Archives ouvrières : les riches « Rushes » de Bruno Muel

C’est une belle collection qu’ont lancée en 2011 le collectif de cinéastes Film Flamme et les éditions Commune. Joliment nommée « Cinéma hors capital(e) », elle accueille des ouvrages – un livre largement illustré accompagné d’un DVD – alliant élégance de la mise en pages et richesse documentaire. Et se penche sur le travail de cinéastes rares, comme Jean-François Neplaz, Aaron Sievers, Jean-Pierre Thorn et Marc Scialom, aux antipodes de l’industrie du divertissement et du centralisme parisien.

Parmi eux, il faut tout particulièrement signaler le numéro consacré à Jean-Pierre Thorn et son film de fiction, Je t’ai dans la peau, avec Solveig Dommartin, Philippe Clévenot et Henri Serre. Tourné à Marseille en 1990 et librement inspiré d’une histoire vraie, il retrace la vie d’une jeune femme des années 1950 qui, après la mort de son enfant, devient religieuse et quitte les ordres par amour pour un prêtre-ouvrier. Elle embrasse alors le combat syndical et féministe, place sa foi dans le Parti – institution à laquelle elle se heurte comme auparavant à l’Église – avant de mettre fin à ses jours le soir du 10 mai 1981, marquant la fin d’une époque et l’échec d’une génération.

L’affiche du film « Septembre chilien » de Bruno Muel.

Le dernier opus de la collection 1 est consacré au chef opérateur et réalisateur Bruno Muel, une des grandes figures du cinéma militant des années 1960-1980, engagé contre la guerre d’Algérie, puis aux côtés des révolutions d’Afrique et d’Amérique latine et des grèves ouvrières radicales des années 1968 (Rhodiaceta, Renault-Flins, Peugeot).

Il est constitué d’un long texte inédit de 1983, écrit lors d’un voyage en Colombie pour retrouver, dix-huit ans après un premier séjour chaotique et risqué, les guérilleros des FARC, les Fuerzas Armadas Revolucionarias de Colombia. Ce beau texte est suivi d’un entretien où Bruno Muel évoque son expérience auprès des ouvriers de Peugeot au sein du groupe Medvedkine, puis son voyage au Chili en 1973. La première a mené à la réalisation de quelques films inoubliables sur les luttes ouvrières des années 1960-1970. Et le second a permis la réalisation d’un documentaire bouleversant, Septembre chilien. Quelques jours après le coup d’État de Pinochet, Muel filme en effet l’enterrement de Pablo Neruda, qui se transforme en première manifestation d’opposition à la dictature militaire.

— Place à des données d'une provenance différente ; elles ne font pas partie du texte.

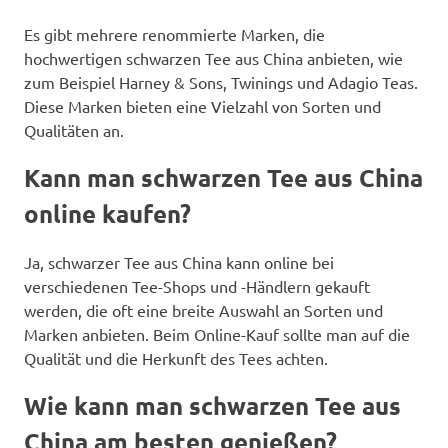
Es gibt mehrere renommierte Marken, die
hochwertigen schwarzen Tee aus China anbieten, wie
zum Beispiel Harney & Sons, Twinings und Adagio Teas.
Diese Marken bieten eine Vielzahl von Sorten und
Qualitäten an.
Kann man schwarzen Tee aus China
online kaufen?
Ja, schwarzer Tee aus China kann online bei
verschiedenen Tee-Shops und -Händlern gekauft
werden, die oft eine breite Auswahl an Sorten und
Marken anbieten. Beim Online-Kauf sollte man auf die
Qualität und die Herkunft des Tees achten.
Wie kann man schwarzen Tee aus
China am besten genießen?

À ces écrits et photographies s’ajoute un DVD, sur lequel figurent deux précieux films. Un court métrage de René Vautier, Les trois cousins (1970), dont Bruno Muel a été le cameraman et qui traite de la vie quotidienne, et de la mort, de travailleurs immigrés dans le bidonville de Nanterre. Et le documentaire Avec le sang des autres (1974), œuvre de Muel portant sur l’aliénation du travail à la chaîne et les dégâts qu’il provoque. C’est dans ce docu que Christian Corouge, d’une belle voix grave, évoque les dommages subis par ses mains d’ouvrier : « Au bout de cinq ans, je peux plus me servir de mes mains, j’ai mal aux mains. J’ai un doigt, le gros, j’ai du mal à le bouger, j’ai du mal à toucher Dominique le soir. Ça me fait mal aux mains. La gamine, quand je la change, je peux pas lui dégrafer ses boutons. Tu sais, t’as envie de pleurer dans ces coups-là. »

Bruno Muel ne fut sans doute pas exempt des illusions de sa génération, mais ses films continuent, et continueront longtemps, à nous parler car il a toujours placé sa caméra du côté des exploités et des dominés. Comme l’affirme un syndicaliste de Peugeot, membre du groupe Medvedkine : « Enfin, comme disait l’autre, plus la classe ouvrière est instruite, moins on peut la gouverner, hein ? » Une démarche qui souligne, à sa manière, la nécessité d’une culture prolétarienne, à l’image de celle prônée par les Bourses du travail d’avant 1914. Plus que jamais indispensable face au rouleau compresseur de l’entertainment capitaliste.


1 Rushes de Bruno Muel, collection « Cinéma hors capital(e) », n° 6, Marseille, éditions Commune.